Excerpt:
===
Quadratic Tangent Vectors

For some more insight, let’s look at the first derivative of the curve (i.e. the tangent vector) …

v02 = p02.diff(t)

… at the beginning and the end of the curve:

v02.evaluated_at(t, 0)

$\displaystyle \left.{\frac{d}{d t} \boldsymbol{p}_{0,2}}\right\rvert_{t=0} = - 2 \boldsymbol{x}_{0} + 2 \boldsymbol{x}_{1}$

v02.evaluated_at(t, 1)

$\displaystyle \left.{\frac{d}{d t} \boldsymbol{p}_{0,2}}\right\rvert_{t=1} = - 2 \boldsymbol{x}_{1} + 2 \boldsymbol{x}_{2}$

This shows that the tangent vector at the beginning and end of the curve is parallel to the line from \(\boldsymbol{x}_0\) to \(\boldsymbol{x}_1\) and from \(\boldsymbol{x}_1\) to \(\boldsymbol{x}_2\), respectively. The length of the tangent vectors is twice the length of those lines.
===
Dataset:
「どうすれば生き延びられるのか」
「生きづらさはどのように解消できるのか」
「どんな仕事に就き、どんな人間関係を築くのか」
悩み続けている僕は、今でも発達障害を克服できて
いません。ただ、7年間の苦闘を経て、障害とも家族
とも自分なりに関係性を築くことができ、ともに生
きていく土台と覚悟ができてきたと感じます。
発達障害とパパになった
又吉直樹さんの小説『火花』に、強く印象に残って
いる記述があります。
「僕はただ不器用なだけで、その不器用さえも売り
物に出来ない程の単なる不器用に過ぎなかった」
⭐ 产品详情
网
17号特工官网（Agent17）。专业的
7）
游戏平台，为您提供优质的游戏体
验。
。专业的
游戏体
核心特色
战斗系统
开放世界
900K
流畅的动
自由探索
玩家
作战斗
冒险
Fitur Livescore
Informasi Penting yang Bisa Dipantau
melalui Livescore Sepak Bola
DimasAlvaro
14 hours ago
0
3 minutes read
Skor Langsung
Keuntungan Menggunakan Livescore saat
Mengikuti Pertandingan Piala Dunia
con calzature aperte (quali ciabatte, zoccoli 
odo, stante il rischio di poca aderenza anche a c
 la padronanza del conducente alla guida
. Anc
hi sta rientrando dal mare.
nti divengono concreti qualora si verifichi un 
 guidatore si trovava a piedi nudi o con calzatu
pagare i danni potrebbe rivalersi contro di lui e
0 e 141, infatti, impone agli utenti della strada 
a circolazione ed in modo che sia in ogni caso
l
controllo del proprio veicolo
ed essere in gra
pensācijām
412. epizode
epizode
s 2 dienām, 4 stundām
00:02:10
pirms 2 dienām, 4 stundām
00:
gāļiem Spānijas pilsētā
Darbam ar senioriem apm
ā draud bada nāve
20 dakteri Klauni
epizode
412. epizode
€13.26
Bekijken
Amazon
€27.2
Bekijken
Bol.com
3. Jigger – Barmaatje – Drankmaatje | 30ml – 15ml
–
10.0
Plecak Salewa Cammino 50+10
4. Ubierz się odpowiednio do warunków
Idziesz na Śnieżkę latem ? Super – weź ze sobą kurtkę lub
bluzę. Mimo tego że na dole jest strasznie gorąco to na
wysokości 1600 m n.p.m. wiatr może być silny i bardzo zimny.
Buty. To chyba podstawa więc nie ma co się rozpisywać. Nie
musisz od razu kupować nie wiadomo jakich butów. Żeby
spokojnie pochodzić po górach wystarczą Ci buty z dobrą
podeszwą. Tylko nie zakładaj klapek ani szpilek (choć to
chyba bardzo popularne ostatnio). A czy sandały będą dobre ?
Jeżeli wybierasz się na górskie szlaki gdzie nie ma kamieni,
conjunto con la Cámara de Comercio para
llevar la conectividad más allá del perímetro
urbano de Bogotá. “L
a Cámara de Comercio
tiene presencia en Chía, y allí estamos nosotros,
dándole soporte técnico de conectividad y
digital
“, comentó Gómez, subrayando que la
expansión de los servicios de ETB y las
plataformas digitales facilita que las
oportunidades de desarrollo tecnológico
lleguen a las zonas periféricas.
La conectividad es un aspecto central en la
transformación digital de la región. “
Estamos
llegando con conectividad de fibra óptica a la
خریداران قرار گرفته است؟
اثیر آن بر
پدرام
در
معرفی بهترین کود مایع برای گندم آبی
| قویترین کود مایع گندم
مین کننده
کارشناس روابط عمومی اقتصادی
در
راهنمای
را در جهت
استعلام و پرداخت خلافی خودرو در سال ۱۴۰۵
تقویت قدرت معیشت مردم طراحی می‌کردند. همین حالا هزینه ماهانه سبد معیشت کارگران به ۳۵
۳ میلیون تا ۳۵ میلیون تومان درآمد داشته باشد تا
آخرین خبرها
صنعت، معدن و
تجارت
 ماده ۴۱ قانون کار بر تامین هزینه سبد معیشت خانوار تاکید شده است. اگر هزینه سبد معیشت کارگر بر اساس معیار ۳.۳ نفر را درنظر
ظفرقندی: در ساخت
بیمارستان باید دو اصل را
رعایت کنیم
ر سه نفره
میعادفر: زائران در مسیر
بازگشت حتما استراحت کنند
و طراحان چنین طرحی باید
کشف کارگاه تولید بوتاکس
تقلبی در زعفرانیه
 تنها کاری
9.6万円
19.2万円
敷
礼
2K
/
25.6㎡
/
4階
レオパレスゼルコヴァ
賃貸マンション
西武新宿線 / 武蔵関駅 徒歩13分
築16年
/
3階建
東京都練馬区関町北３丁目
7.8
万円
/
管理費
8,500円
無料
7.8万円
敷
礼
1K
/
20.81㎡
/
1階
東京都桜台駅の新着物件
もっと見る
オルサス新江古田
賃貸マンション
===
Your assignment:
Carry on the excerpt on quadratic tangent vectors, picking up right after its final sentence.

Task result:
You might have already seen this coming, but it turns out that the last line in De Casteljau’s algorithm (\(\boldsymbol{p}_{1,2}(t) - \boldsymbol{p}_{0,1}(t)\) in our case) is exactly half of the tangent vector (at any given \(t \in [0, 1]\)).

assert (v02.expr - 2 * (p12.expr - p01.expr)).simplify() == 0

In case you are wondering, the factor 2 comes from the degree 2 of our quadratic curve.

Degree 3 (Cubic)

Let’s now consider four control points, \(\boldsymbol{x}_0\), \(\boldsymbol{x}_1\), \(\boldsymbol{x}_2\) and \(\boldsymbol{x}_3\).

By now, the pattern should be clear: We take the result from the first three points from above and linearly interpolate it with the result for the three points \(\boldsymbol{x}_1\), \(\boldsymbol{x}_2\) and \(\boldsymbol{x}_3\), which we will derive in the following.

We still need the combination of \(\boldsymbol{x}_2\) and \(\boldsymbol{x}_3\) …

p23 = NamedExpression('pbm_2,3', lerp(x2, x3))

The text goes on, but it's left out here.